At the end of 2000, Tollgrade had record employment of 411, but poor conditions soon forced management to institute cost cutting measures, including the laying off of more than 100 employees. Allison also asked the company's board to cut his salary by 20 percent and to rescind any potential bonus for him for the year. Despite these measures and the gloomy state of telecommunications, Allison considered the downturn to be a temporary setback. In fact, the company began to buy back its stock, which stabilized above $20. As soon as telephone and cable companies began to invest in their infrastructures in order to gain a competitive edge, Tollgrade could be expected to regain its balance. With the rising use of the Internet and the greater demand for high-speed access and the wiring needed to support it, Tollgrade continued to be positioned for substantial long-term growth.

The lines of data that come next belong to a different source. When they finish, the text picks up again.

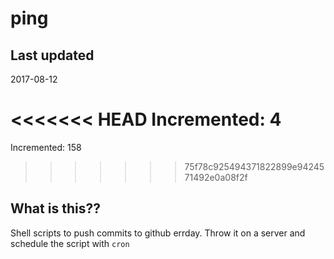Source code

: # ping

## Last updated
2017-08-12

<<<<<<< HEAD
Incremented: 4
=======
Incremented: 158
>>>>>>> 75f78c925494371822899e9424571492e0a08f2f

## What is this?? 
Shell scripts to push commits to github errday. Throw it on a server and schedule the script with `cron`
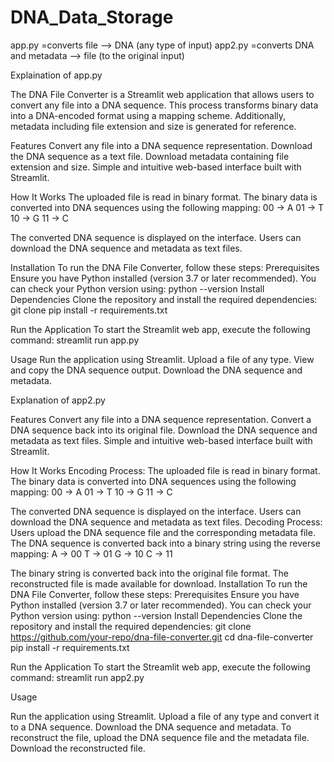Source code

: # DNA_Data_Storage

app.py =converts file --> DNA (any type of input)
app2.py =converts DNA and metadata --> file (to the original input)


Explaination of app.py

The DNA File Converter is a Streamlit web application that allows users to convert any file into a DNA sequence. This process transforms binary data into a DNA-encoded format using a mapping scheme. Additionally, metadata including file extension and size is generated for reference.

Features
Convert any file into a DNA sequence representation.
Download the DNA sequence as a text file.
Download metadata containing file extension and size.
Simple and intuitive web-based interface built with Streamlit.

How It Works
The uploaded file is read in binary format.
The binary data is converted into DNA sequences using the following mapping:
00 → A
01 → T
10 → G
11 → C

The converted DNA sequence is displayed on the interface.
Users can download the DNA sequence and metadata as text files.

Installation
To run the DNA File Converter, follow these steps:
Prerequisites
Ensure you have Python installed (version 3.7 or later recommended). You can check your Python version using:
python --version
Install Dependencies
Clone the repository and install the required dependencies:
git clone 
pip install -r requirements.txt

Run the Application
To start the Streamlit web app, execute the following command:
streamlit run app.py

Usage
Run the application using Streamlit.
Upload a file of any type.
View and copy the DNA sequence output.
Download the DNA sequence and metadata.




Explanation of app2.py

Features
Convert any file into a DNA sequence representation.
Convert a DNA sequence back into its original file.
Download the DNA sequence and metadata as text files.
Simple and intuitive web-based interface built with Streamlit.

How It Works
Encoding Process:
The uploaded file is read in binary format.
The binary data is converted into DNA sequences using the following mapping:
00 → A
01 → T
10 → G
11 → C

The converted DNA sequence is displayed on the interface.
Users can download the DNA sequence and metadata as text files.
Decoding Process:
Users upload the DNA sequence file and the corresponding metadata file.
The DNA sequence is converted back into a binary string using the reverse mapping:
A → 00
T → 01
G → 10
C → 11

The binary string is converted back into the original file format.
The reconstructed file is made available for download.
Installation
To run the DNA File Converter, follow these steps:
Prerequisites
Ensure you have Python installed (version 3.7 or later recommended). You can check your Python version using:
python --version
Install Dependencies
Clone the repository and install the required dependencies:
git clone https://github.com/your-repo/dna-file-converter.git
cd dna-file-converter
pip install -r requirements.txt

Run the Application
To start the Streamlit web app, execute the following command:
streamlit run app2.py

Usage

Run the application using Streamlit.
Upload a file of any type and convert it to a DNA sequence.
Download the DNA sequence and metadata.
To reconstruct the file, upload the DNA sequence file and the metadata file.
Download the reconstructed file.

Principal Divisions: Lighthouse; Access Products; DigiTest; Professional Services.

Principal Competitors: Harris Corporation; Spirent plc; Teradyne, Inc.; Turnstone Systems, Inc.

Further Reading:

Bahl, Monish, "TollGrade Communications Inc. (Company Profile)," Pittsburgh Business Times, April 1, 1996, p. 21.
Kovatch, Karen, "As the Telecom Market Expands, So Do Opportunities," Pittsburgh Business Times, February 21, 1997.
Mulqueen, John T., "Telecom Companies Paying a Service Toll," Communications Week, March 10, 1997, p. 80.
Starzynski, Bob, "Cheswick, Pa.-Based Telecommunications Firm Pays Off for Its Investors," Pittsburgh Post-Gazette, June 25, 2000.
------, "Shares of Cheswick, Pa.-Based Telecom Equipment Maker Sink after Gloomy Report," Pittsburgh Post-Gazette, January 26, 2001.
Tascarella, Patty, "Tollgrade Unveils Public Offering," Pittsburgh Business Times, October 23, 1995, p. 1.
Zapinski, Ken, "R. Craig Allison Visionary Telecommunications Chief," Pittsburgh Post-Gazette, April 7, 1998, p. C5.